------ EXERCISE INPUT
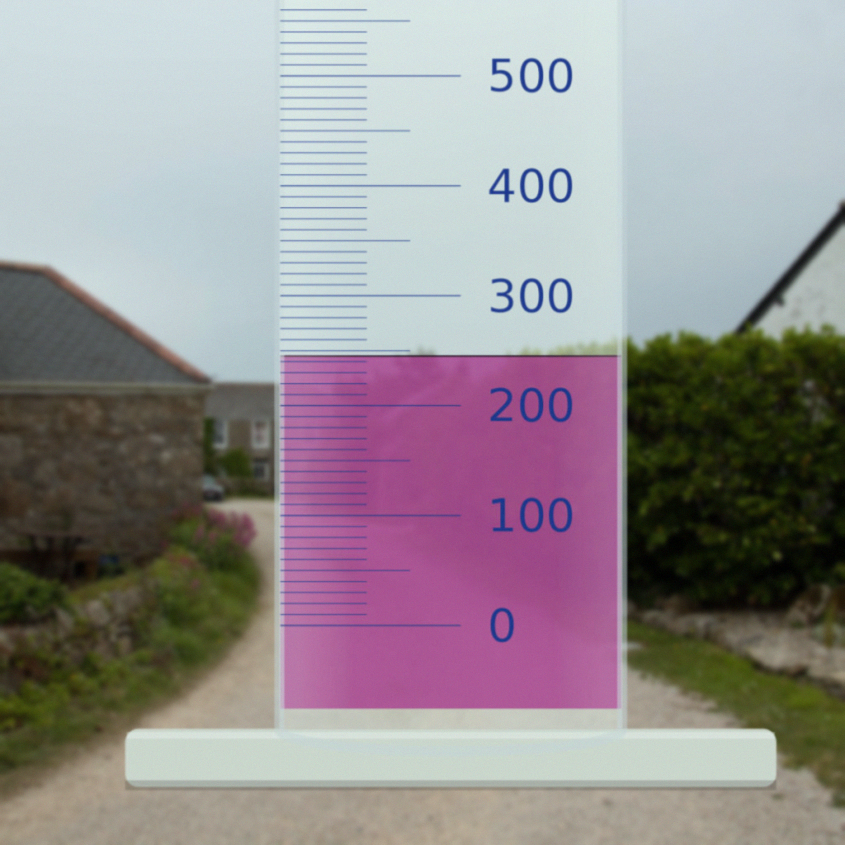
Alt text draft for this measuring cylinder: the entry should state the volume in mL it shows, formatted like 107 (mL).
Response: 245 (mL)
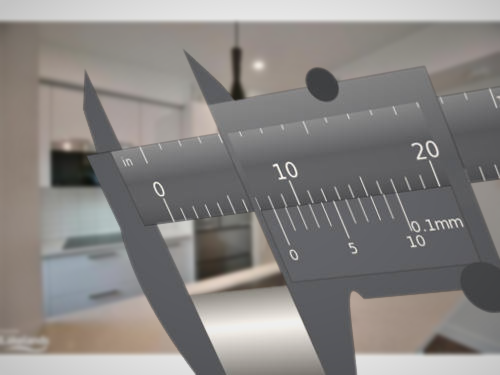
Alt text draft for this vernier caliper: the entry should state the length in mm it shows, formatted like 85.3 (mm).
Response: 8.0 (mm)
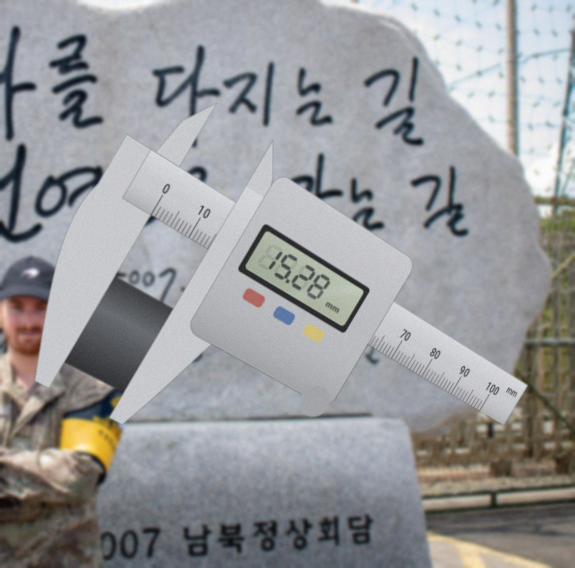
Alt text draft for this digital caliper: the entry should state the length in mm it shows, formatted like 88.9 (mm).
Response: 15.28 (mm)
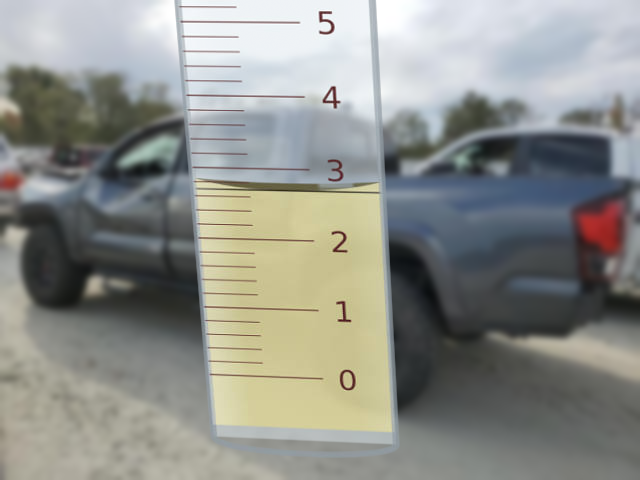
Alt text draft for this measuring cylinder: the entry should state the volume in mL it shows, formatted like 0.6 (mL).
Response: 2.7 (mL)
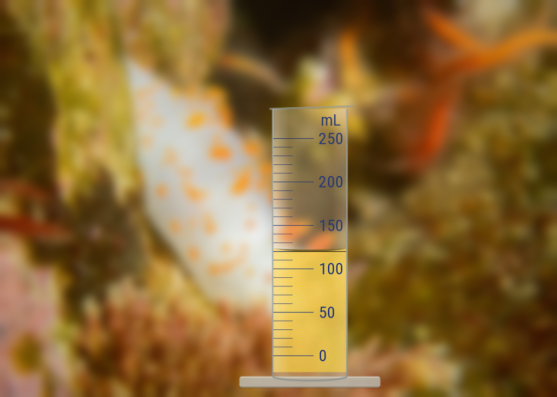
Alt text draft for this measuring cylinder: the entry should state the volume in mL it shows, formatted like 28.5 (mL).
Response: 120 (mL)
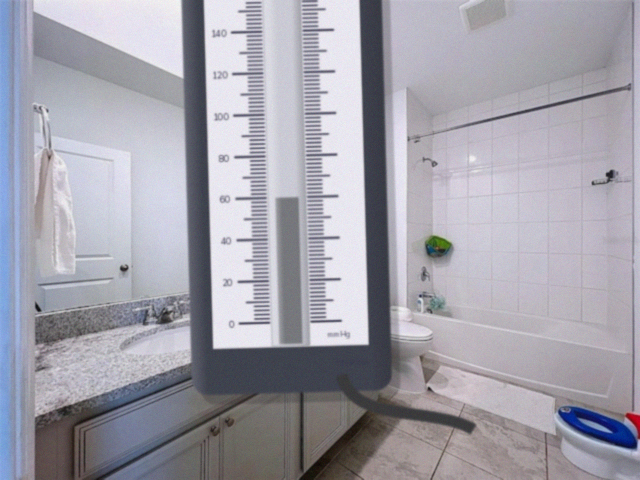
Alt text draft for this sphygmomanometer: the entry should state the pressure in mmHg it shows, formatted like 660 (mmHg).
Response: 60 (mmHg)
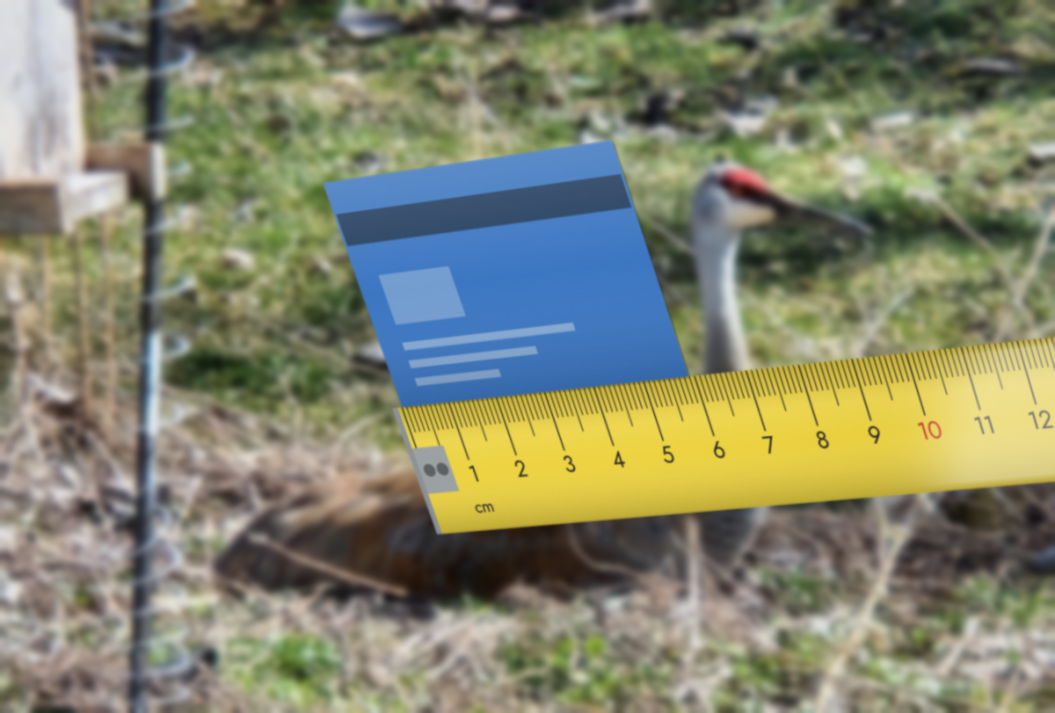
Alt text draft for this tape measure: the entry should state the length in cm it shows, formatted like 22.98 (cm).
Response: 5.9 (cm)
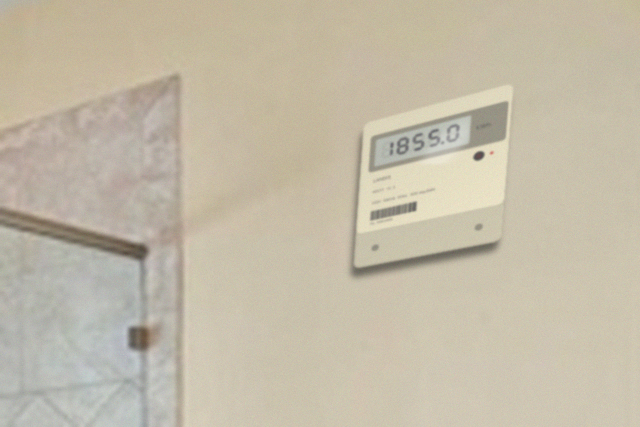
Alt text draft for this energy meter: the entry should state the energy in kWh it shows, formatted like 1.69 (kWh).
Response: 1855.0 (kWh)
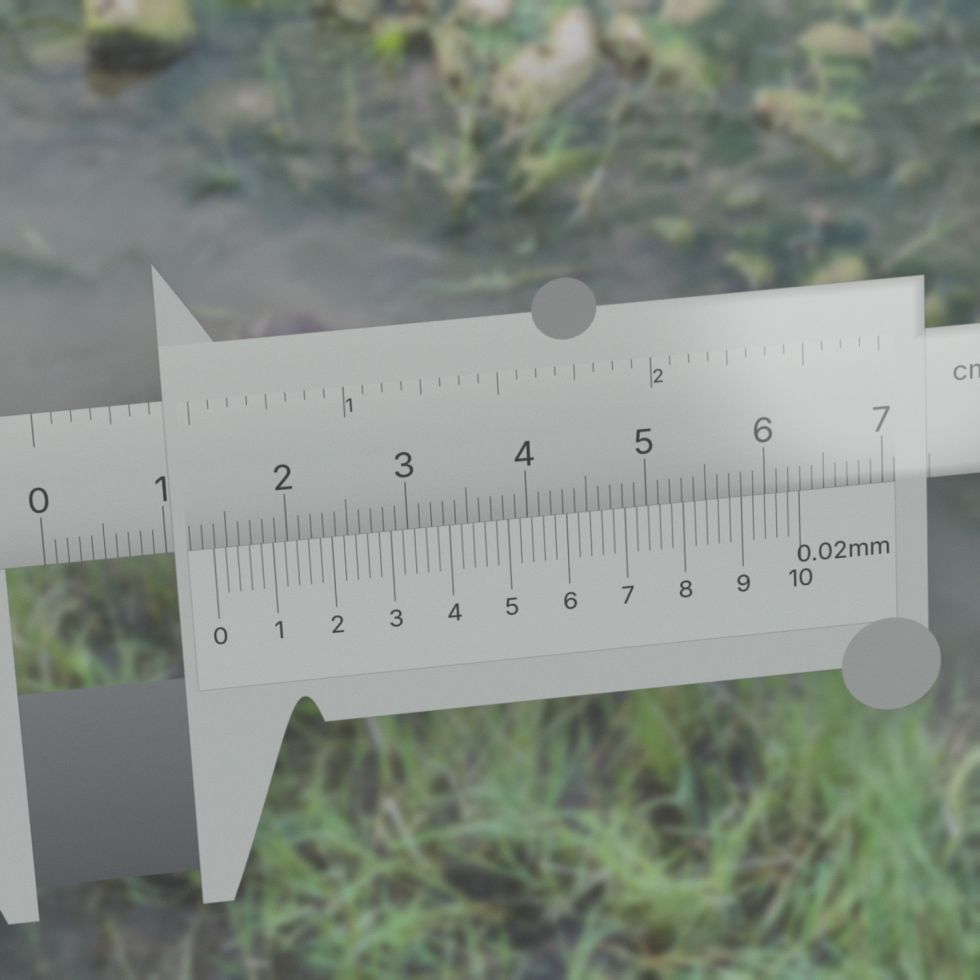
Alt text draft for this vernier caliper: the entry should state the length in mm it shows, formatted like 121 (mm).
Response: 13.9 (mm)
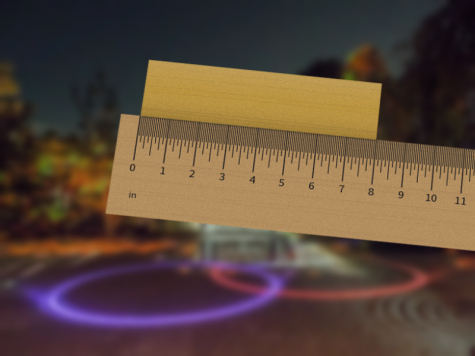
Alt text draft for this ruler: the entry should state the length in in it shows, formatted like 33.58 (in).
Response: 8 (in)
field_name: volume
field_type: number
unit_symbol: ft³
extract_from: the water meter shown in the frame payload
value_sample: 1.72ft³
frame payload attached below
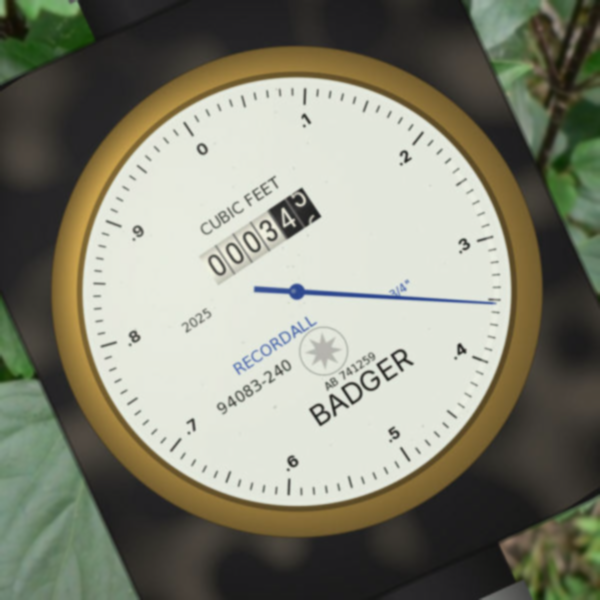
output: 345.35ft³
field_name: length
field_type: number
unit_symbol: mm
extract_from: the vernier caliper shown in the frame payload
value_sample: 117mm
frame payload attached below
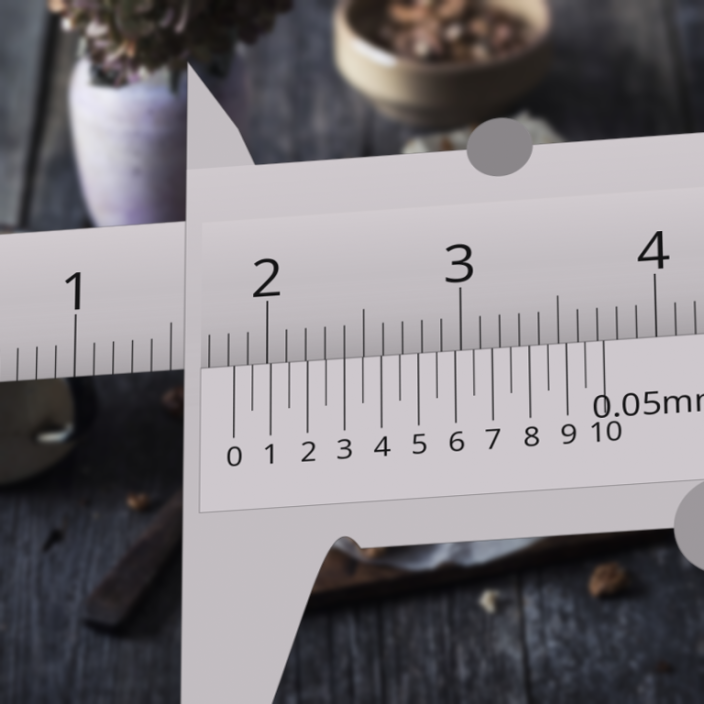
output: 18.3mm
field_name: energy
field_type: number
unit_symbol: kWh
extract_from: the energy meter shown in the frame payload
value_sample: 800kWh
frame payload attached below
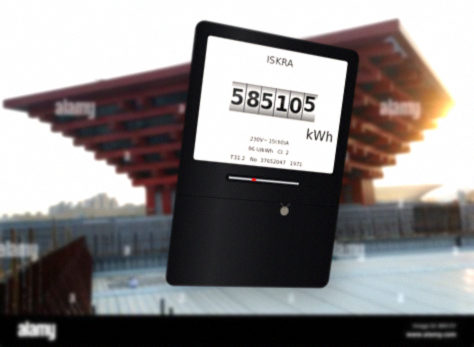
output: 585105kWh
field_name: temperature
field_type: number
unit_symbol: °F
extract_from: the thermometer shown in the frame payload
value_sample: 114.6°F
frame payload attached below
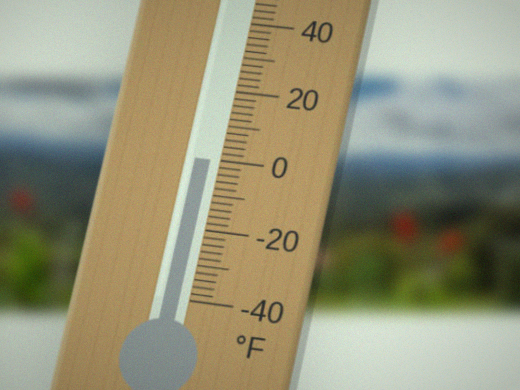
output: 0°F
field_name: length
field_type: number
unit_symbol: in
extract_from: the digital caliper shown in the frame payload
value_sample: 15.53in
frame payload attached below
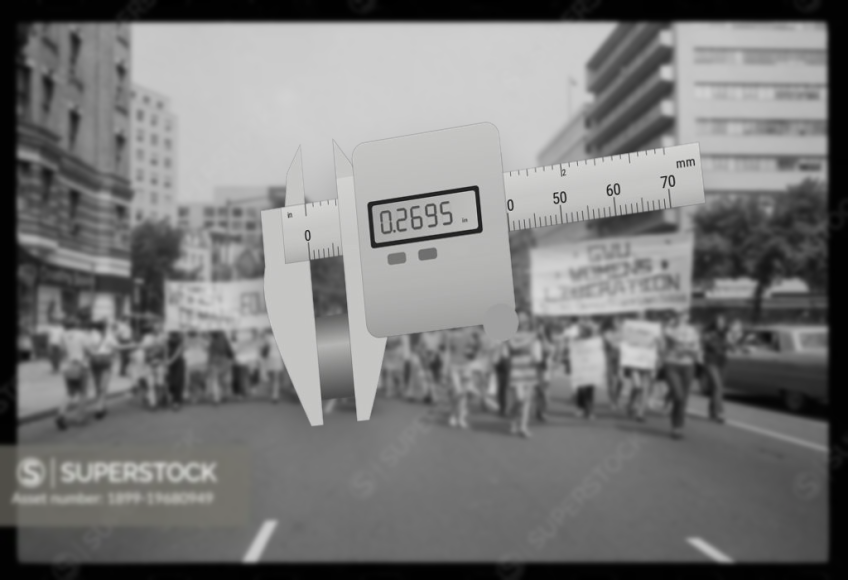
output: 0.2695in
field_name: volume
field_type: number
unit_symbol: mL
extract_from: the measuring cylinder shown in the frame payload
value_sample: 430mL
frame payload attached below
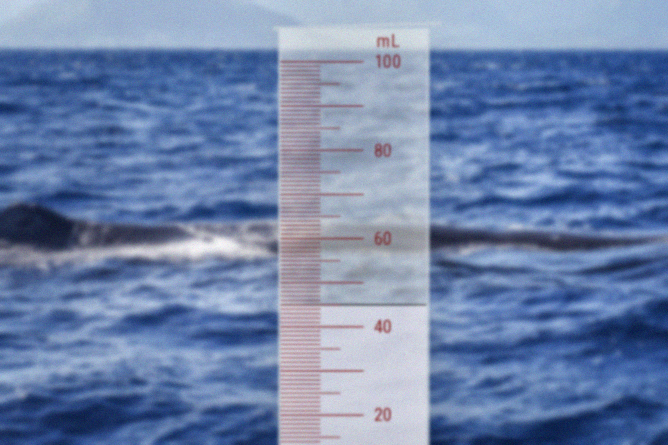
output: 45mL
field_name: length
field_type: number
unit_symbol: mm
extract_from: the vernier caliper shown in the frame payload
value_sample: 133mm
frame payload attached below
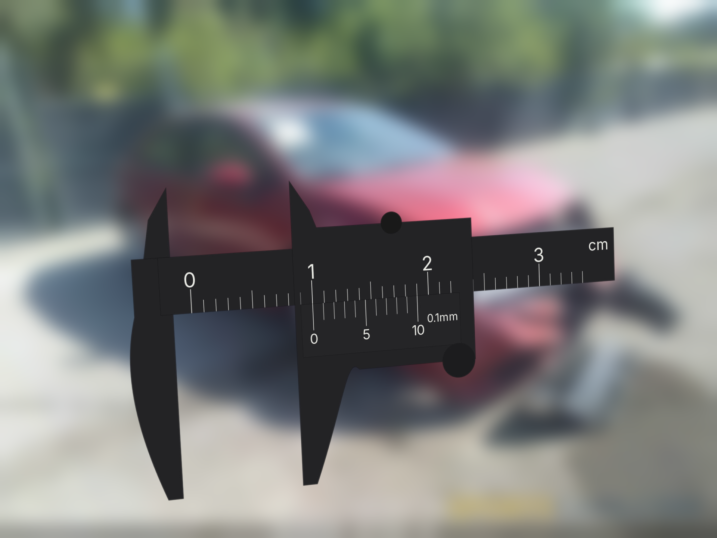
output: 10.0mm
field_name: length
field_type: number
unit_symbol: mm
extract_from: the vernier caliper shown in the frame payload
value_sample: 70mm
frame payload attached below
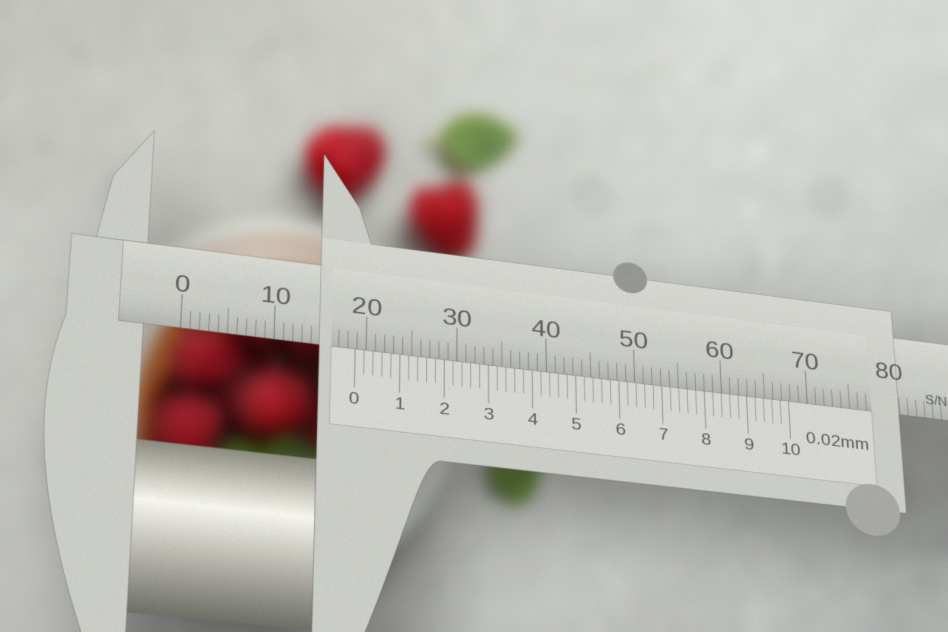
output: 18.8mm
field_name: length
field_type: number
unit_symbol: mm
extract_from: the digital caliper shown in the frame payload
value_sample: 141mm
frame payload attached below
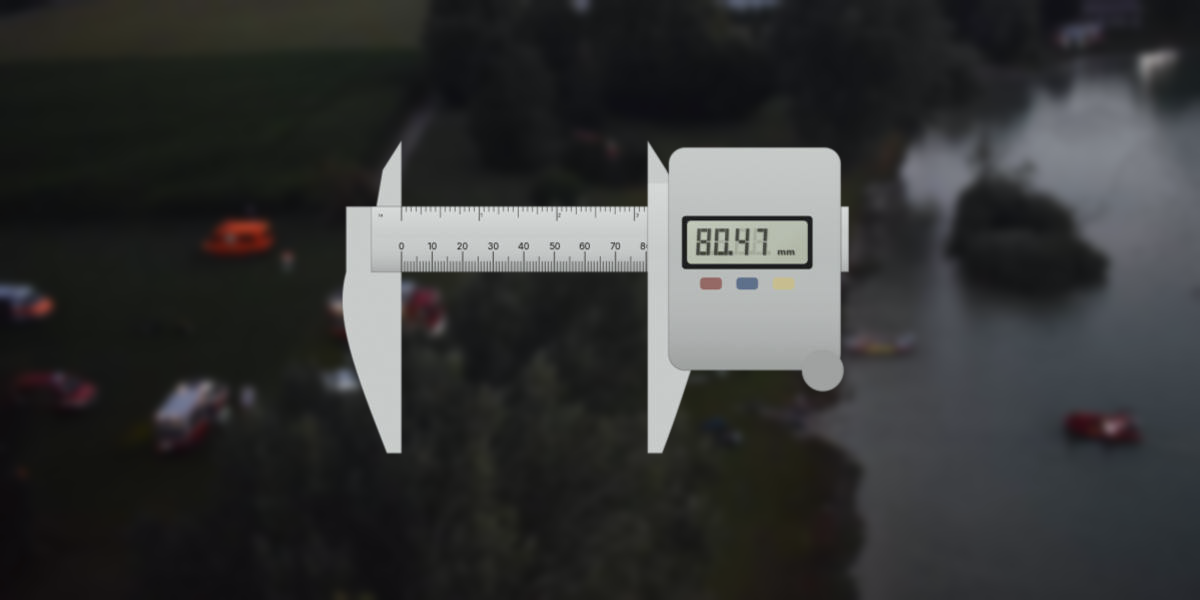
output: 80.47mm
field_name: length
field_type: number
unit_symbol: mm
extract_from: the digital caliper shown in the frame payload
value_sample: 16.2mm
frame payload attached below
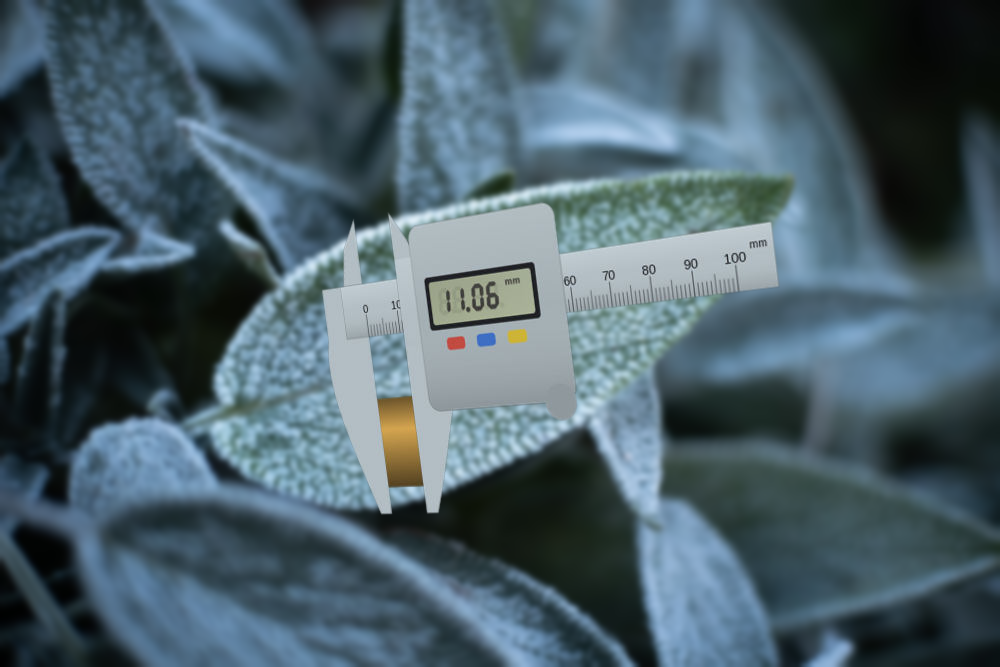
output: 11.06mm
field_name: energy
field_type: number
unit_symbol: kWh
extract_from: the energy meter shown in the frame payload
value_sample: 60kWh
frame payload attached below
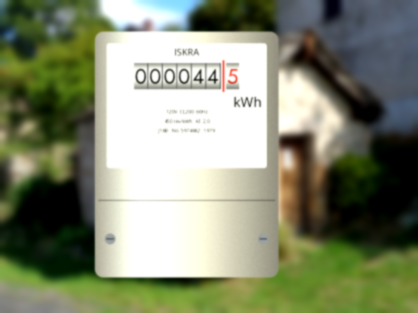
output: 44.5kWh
------------
ACTION ITEM >> Copy out word for word the lines of the material starting at the line that contains "Alt text draft for this digital" and ending at the line that contains "Response: 120 (mL)", including both. Leave the pictures out of your answer.

RESPONSE TO THIS EXERCISE >>
Alt text draft for this digital caliper: the entry should state the length in mm it shows, formatted like 88.9 (mm).
Response: 15.28 (mm)
Alt text draft for this measuring cylinder: the entry should state the volume in mL it shows, formatted like 0.6 (mL).
Response: 2.7 (mL)
Alt text draft for this measuring cylinder: the entry should state the volume in mL it shows, formatted like 28.5 (mL).
Response: 120 (mL)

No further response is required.